Ausserrhoder Gebäudebesitzerinnen und -besitzer setzen 2022 vermehrt auf mit erneuerbaren Energien betriebene Heizsysteme. Dies geht aus der verstärkten Nachfrage nach kantonalen Fördergeldern hervor.

  • (Symbolbild: Bigstock)

    (Symbolbild: Bigstock)

Im Rahmen der Umsetzung der Klimastrategie hat Appenzell Ausserrhoden seit Anfang Jahr auch die kantonalen Förderbeiträge für den Wechsel auf umweltfreundliche Heizsysteme erhöht. Eine Auswertung der Fördergesuche zeigt nun: Die Gebäudebesitzerinnen und -besitzer in Appenzell Ausserrhoden setzen beim Ersatz ihres Heizsystems vermehrt auf Wärmepumpenheizungen, Holzfeuerungen oder Anschlüssen an Wärmenetze, die mit erneuerbaren Energien betrieben werden.

Abkehr von Öl, Gas und Strom

Während im Vorjahr insgesamt weniger als 100 Fördergesuche für einen Heizungsersatz gestellt wurden, waren es im 2022 bereits Anfang August 260 Förderanträge. Der Trend geht weiter, die Nachfrage nach kantonalen Fördergeldern ist weiterhin gross, heisst es in einer Mitteilung vom Freitag. Das Amt für Umwelt schätzt, dass gegen Ende Jahr über 400 Anträge für einen Heizungsersatz durch ein mit erneuerbaren Energien betriebenes System eingegangen sein werden.
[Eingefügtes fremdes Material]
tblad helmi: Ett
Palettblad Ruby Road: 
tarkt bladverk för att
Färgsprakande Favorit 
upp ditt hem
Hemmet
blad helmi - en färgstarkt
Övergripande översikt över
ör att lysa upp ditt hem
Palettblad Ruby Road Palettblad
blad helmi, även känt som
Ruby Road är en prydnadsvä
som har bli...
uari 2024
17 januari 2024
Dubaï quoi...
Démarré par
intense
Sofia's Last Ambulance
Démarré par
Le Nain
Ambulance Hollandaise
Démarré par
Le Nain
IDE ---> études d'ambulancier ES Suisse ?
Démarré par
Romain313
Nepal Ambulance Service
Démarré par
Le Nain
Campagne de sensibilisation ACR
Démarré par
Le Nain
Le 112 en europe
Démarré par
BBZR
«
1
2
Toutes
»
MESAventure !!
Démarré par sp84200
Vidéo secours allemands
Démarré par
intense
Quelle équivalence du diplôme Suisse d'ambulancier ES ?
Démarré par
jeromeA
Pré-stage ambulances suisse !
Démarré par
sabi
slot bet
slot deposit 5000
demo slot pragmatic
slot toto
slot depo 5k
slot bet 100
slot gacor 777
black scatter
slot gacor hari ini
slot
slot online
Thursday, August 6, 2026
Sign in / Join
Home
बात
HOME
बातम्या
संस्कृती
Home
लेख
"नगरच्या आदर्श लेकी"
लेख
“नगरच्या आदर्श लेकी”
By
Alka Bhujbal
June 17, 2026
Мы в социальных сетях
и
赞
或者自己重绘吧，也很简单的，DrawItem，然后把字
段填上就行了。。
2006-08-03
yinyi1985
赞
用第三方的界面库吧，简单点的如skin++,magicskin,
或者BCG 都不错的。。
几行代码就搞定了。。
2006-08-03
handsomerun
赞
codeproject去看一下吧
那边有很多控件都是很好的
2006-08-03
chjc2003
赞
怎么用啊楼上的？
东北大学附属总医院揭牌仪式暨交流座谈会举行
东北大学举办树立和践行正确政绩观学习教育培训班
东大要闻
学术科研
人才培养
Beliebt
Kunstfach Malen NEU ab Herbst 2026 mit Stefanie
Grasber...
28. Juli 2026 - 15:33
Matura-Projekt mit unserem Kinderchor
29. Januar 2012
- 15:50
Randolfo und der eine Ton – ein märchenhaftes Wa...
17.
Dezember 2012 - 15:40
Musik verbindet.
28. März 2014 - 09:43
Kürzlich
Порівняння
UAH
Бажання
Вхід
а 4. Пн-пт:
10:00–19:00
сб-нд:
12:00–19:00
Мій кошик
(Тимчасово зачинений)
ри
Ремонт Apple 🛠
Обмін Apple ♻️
Die Ausserrhoderinnen und Ausserrhoder wenden sich damit ab von Öl-, Gas- und Elektroheizungen.

Einfluss auf den Entscheid, auf ein umweltfreundliches Heizsystem zu wechseln, haben vor allem ökonomische Faktoren. Den Gebäudebesitzerinnen und -besitzern wird zunehmend bewusst, dass für eine langfristig kostengünstige Heizung weniger die Investitionen, sondern vor allem die Betriebskosten massgebend sind. So entsprechen beispielsweise die Kosten für Heizöl oder Erdgas während der Lebensdauer einer Heizung einem Mehrfachen der Investitionen. Energiepreiserhöhungen schlagen bei Öl- und Gasheizungen somit voll zu Buche, währenddessen bei Wärmepumpenheizungen nur etwa ein Viertel der schlussendlich nutzbaren Wärmeenergie als Elektrizität zugeführt werden muss. Die restlichen drei Viertel stammen aus Umweltwärme, welche gratis und im Überfluss vorhanden ist.

Aber auch geo- und energiepolitische Gegebenheiten wie beispielsweise der Krieg in der Ukraine oder die Preisentwicklungen und Lieferengpässe von fossilen Brennstoffen bewegen die Leute zum Umdenken. Durch die zusätzlichen kantonalen Fördergelder wird der Umstieg auf moderne und umweltschonende Heizsysteme erleichtert.

Zeichen der Zeit erkannt

Die Energie- und Klimaziele des Bundes und des Kantons verlangen bis 2050 eine vollständige Dekarbonisierung des Gebäudeparks beziehungsweise ein Wechsel zu mit erneuerbaren Energien betriebenen Heizungen. Im Moment sind im Kanton vielerorts noch fossil oder direkt-elektrisch betriebene Heizsysteme zur Raumbeheizung und Warmwassererzeugung im Einsatz.

Der Regierungsrat hat schon früh die Zeichen der Zeit erkannt und mit der Klimastrategie genügend Gelder für das Jahr 2022 eingestellt. Das kantonale Energiegesetz bildet dabei die Rechtsgrundlage für eine kantonale Förderung, welche Investitionen in Energieeffizienzmassnahmen an der Gebäudehülle, den Wechsel zu mit erneuerbaren Energien betriebenen Heizsystemen wie auch die Stromproduktion mittels Photovoltaik begünstigen.